Comme critique, nous y trouvons également celle dénonçant la manipulation des foules. Et ce par le biais de divers détails, à commencer par l’utilisation des médias (d’ailleurs, le long-métrage se permet quelques interviews fictives de la population, renforçant le côté raciste des habitants). Ou encore le rôle de la politique dans toute cette affaire (le maire tentant de faire taire l’enquête du FBI et des « attentats » qui en découlent afin de garder une bonne image de sa ville, et aussi de l’État par la même occasion). En passant, bien évidemment, par les meetings de personnes appartenant au Klan (et qui pourtant, publiquement, le démentent) ayant pour but d’endoctriner (jusqu’aux jeunes enfants) le plus de partisans possibles afin de mener à bien leur monstrueuse quête.
Bref, Mississippi Burning est ce que l’on appelle un film engagé, riche en thématiques et qui fait plutôt mal. Et tout cela sur fond d’un buddy movie dans la plus grande tradition hollywoodienne : l’agent vétéran (sudiste lui aussi mais qui doit pourtant faire face à la connerie morale de ses « semblables »), aux méthodes illégales mais efficaces, devant faire équipe avec son supérieur, jeune en costard-cravate (comme tous les fédéraux du film, dont la vue prodigue par moment un effet comique, histoire d’alléger l’atmosphère), à cheval sur les principes et le légalisme du FBI. Amenant ainsi à deux personnages bien écrits et interprétés avec conviction (Gene Hackman en tête). Dont l’un d’eux permet l’introduction d’une trame secondaire qui s’annonce comme une romance, mais se révèle être une nouvelle dénonciation, de l’attitude misogyne (voire violente) de certains individus. Vraiment riche en sujets, ce film !
Sans compter que Mississippi Burning ne se contente pas de son histoire. Il la fait vivre ! Grâce à une mise en scène ingénieuse et une photographie réussie (d’ailleurs, le film recevra ce seul Oscar comme récompense parmi ses 7 nominations) qui enrichissent la cruauté des images, sans tomber dans le gore ni la violence gratuite. Il suffit d’une église en feu, des personnes courant dans tous les sens et une musique évocatrice (très bonnes partitions de la part du compositeur Trevor Jones) pour offrir à Mississippi Burning des airs d’apocalypse qui laissent de marbre.

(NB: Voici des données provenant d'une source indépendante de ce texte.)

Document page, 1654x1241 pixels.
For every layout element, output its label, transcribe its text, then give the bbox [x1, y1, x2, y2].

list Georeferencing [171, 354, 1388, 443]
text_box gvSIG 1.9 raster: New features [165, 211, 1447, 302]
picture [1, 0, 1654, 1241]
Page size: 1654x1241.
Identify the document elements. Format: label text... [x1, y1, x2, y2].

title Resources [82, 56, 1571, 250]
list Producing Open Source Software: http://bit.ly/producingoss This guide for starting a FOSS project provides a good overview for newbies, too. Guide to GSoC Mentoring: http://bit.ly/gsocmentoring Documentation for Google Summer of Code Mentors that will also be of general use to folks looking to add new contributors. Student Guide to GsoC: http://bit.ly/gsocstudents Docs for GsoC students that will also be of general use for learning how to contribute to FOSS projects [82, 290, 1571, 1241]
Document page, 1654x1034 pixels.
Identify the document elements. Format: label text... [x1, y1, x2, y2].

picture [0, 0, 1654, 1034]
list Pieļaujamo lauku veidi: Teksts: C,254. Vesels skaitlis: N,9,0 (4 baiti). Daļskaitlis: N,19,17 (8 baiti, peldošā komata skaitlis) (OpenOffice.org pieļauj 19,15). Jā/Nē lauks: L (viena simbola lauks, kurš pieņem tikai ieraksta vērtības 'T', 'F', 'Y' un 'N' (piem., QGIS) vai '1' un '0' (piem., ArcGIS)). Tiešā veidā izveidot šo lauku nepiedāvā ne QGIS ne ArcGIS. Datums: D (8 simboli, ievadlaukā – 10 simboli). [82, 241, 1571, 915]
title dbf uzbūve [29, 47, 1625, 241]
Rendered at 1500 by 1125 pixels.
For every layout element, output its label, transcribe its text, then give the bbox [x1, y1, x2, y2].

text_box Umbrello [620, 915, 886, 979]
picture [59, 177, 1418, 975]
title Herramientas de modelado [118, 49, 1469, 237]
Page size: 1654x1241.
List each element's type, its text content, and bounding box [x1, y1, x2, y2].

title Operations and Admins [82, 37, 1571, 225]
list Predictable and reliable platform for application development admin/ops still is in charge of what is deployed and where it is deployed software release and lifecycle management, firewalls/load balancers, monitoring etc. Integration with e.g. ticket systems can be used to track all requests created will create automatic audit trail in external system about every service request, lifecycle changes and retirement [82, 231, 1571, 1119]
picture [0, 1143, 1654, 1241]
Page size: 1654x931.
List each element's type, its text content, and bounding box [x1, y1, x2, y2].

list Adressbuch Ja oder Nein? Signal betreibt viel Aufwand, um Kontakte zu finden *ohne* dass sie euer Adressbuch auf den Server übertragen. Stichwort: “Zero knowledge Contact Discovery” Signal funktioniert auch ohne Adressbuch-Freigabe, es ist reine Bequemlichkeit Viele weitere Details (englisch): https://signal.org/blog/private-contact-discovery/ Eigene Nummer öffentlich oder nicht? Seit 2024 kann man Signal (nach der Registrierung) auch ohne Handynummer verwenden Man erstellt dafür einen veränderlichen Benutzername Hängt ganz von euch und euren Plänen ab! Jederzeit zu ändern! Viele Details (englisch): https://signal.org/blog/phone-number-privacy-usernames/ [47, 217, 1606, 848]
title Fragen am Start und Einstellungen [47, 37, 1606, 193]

Avec une ambiance aussi lourde et un sujet aussi fort travaillé à la perfection, normal que le film d’Alan Parker soit culte ! Pour sûr, après avoir vu Mississippi Burning, il est difficile de trouver un long-métrage à la puissance équivalente. Par exemple Le Majordome : joli film qui dénonce, certes, mais qui se présente comme un véritable Bisounours à côté de la gifle qu’est Mississippi Burning, car étant un long-métrage qui préfère raconter et montrer plutôt que de dépasser son postulat de départ. Il est fort dommage qu’Alan Parker n’est plus réalisé un seul film après La vie de David Gale. Car il serait intéressant de voir ce que le bonhomme peut encore nous livrer dans le contexte sociétal actuel.